Antwerp kiss-in; Photo: @Bouska
Over the weekend, people in cities around the world including London, Antwerp, Stockholm, Tel Aviv and Glasgow protested Russia’s anti-gay propaganda law in a show of support for LGBT Russians.
In London, actor Stephen Fry — who has called on athletes to boycott the 2014 Sochi Olympics — joined hundreds of protesters on Saturday near the Russian embassy. Speaking to BuzzFeed, Fry said he was “under no illusions” that the Olympics would move to “Vancouver or Lake Placid or anywhere else,” but urged athletes to “devise a signal” for every time they won a medal “to show that they are thinking of the oppressed LGBT community.”‘
Tel-Aviv kiss-in; Photo: Mott Kimchi, Ynetnews
Over 300 Belgians staged a kiss-in outside the Russian consulate in Antwerp on Friday, just as Canadians had done in Vancouver a week before. On Saturday, Israelis also locked lips outside of the Russian embassy in Tel Aviv as over 200 protesters gathered to show solidarity with Russian gays. “It is a common fate, it does not matter where a person comes from, he has a right to live with dignity,” a protester told Ynetnews.
Crosswalk in front of Stockhholm’s Russian embassy; Photo: Claes Betsholtz, Street Art Utopia
Meanwhile, in Sweden gay rights supporters lit up the crosswalk outside the Russian embassy with rainbow-colored paint. Earlier in the month, topless feminists stormed the embassy, rainbow flag in tow. Then last week, during a march in protest of Putin’s anti-gay propaganda law, activists recreated a photo of neo-Nazis torturing a gay teen, who later died.

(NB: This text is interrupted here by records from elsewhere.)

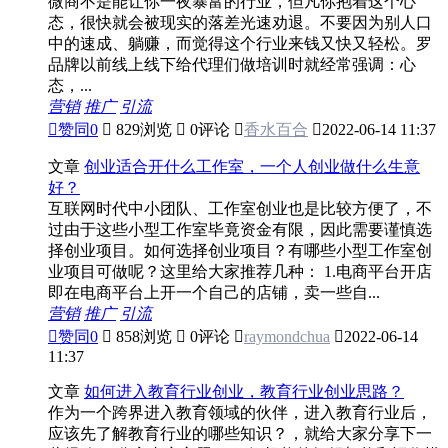
微商不是能让你一夜暴富的行业，但凡你抱着这个心
态，很快就会被现实的落差光速劝退。不要因为别人口
中的速成、躺赚，而觉得这个行业来钱又快又轻松。罗
品牌以前线上线下给代理们做培训时就经常强调：心
态，...
营销
推广
引流

赞同
0

829浏览

0评论

香水百合

2022-06-14 11:37
文章
创业适合开什么工作室，一个人创业做什么生意
好？
互联网时代中小团队、工作室创业也是比较方便了，不
过由于这些小型工作室毕竟资金有限，因此需要谨慎选
择创业项目。如何选择创业项目？有哪些小型工作室创
业项目可做呢？这里给大家推荐几种： 1.电商平台开店
即在电商平台上开一个自己的店铺，卖一些自...
营销
推广
引流

赞同
0

858浏览

0评论

raymondchua

2022-06-14
11:37
文章
如何进入教育行业创业，教育行业创业思路？
作为一个跨界进入教育领域的伙伴，进入教育行业后，
应该先了解教育行业的哪些知识？，就给大家分享下一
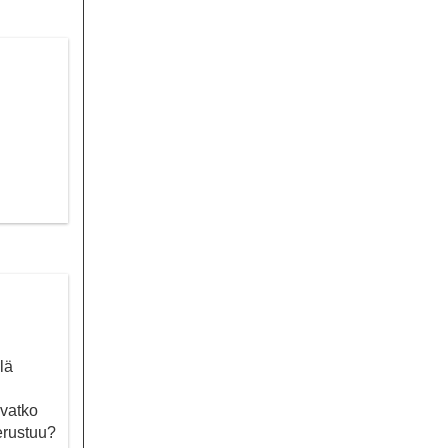
lä
ovatko
erustuu?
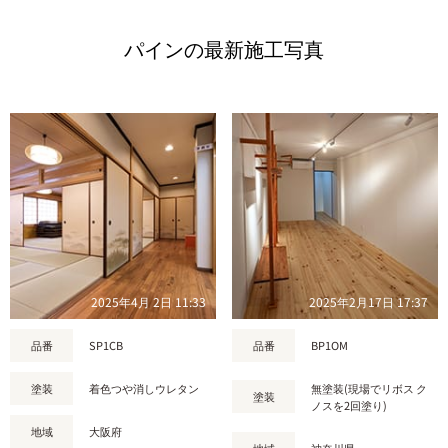
パインの最新施工写真
2025年4月 2日 11:33
2025年2月17日 17:37
品番
SP1CB
品番
BP1OM
塗装
着色つや消しウレタン
無塗装(現場でリボス ク
塗装
ノスを2回塗り)
地域
大阪府
地域
神奈川県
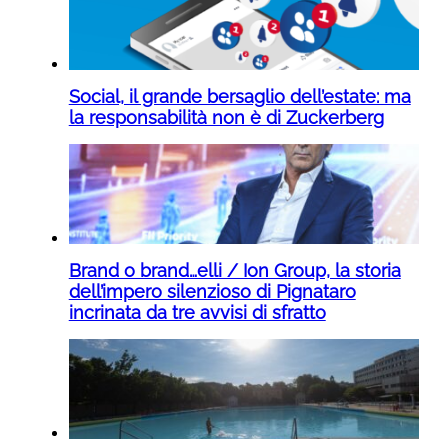
Social, il grande bersaglio dell’estate: ma
la responsabilità non è di Zuckerberg
Brand o brand…elli / Ion Group, la storia
dell’impero silenzioso di Pignataro
incrinata da tre avvisi di sfratto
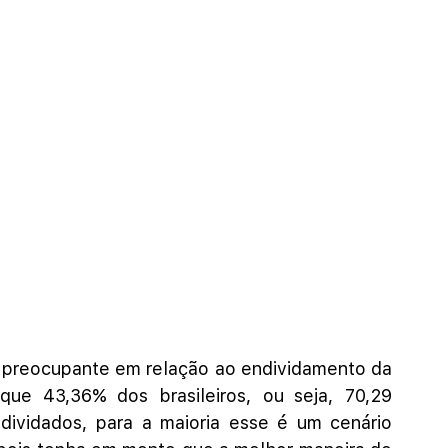
o preocupante em relação ao endividamento da 
ue 43,36% dos brasileiros, ou seja, 70,29 
dividados, para a maioria esse é um cenário 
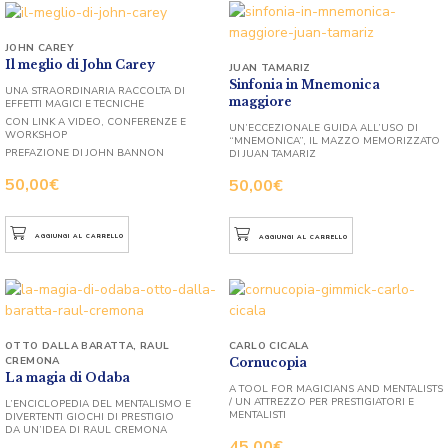
JOHN CAREY
Il meglio di John Carey
JUAN TAMARIZ
Sinfonia in Mnemonica
UNA STRAORDINARIA RACCOLTA DI
maggiore
EFFETTI MAGICI E TECNICHE
CON LINK A VIDEO, CONFERENZE E
UN’ECCEZIONALE GUIDA ALL’USO DI
WORKSHOP
“MNEMONICA”, IL MAZZO MEMORIZZATO
PREFAZIONE DI JOHN BANNON
DI JUAN TAMARIZ
50,00
€
50,00
€
AGGIUNGI AL CARRELLO
AGGIUNGI AL CARRELLO
OTTO DALLA BARATTA
,
RAUL
CARLO CICALA
CREMONA
Cornucopia
La magia di Odaba
A TOOL FOR MAGICIANS AND MENTALISTS
/ UN ATTREZZO PER PRESTIGIATORI E
L’ENCICLOPEDIA DEL MENTALISMO E
MENTALISTI
DIVERTENTI GIOCHI DI PRESTIGIO
DA UN’IDEA DI RAUL CREMONA
45,00
€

Glasgow Pride in Scotland; Photo: Equality Network
At least 150 protesters showed up to demonstrate in front of the Russian consulate in Edinburgh on Friday, while over the weekend, Glasgow held its annual Pride march, drawing a record turnout of more than 7,000 people. Alastair Smith, Chief Executive of Pride Glasgow told LGBTQ Nation that the parade sent a “message reminding our Russian friends that they are not alone.”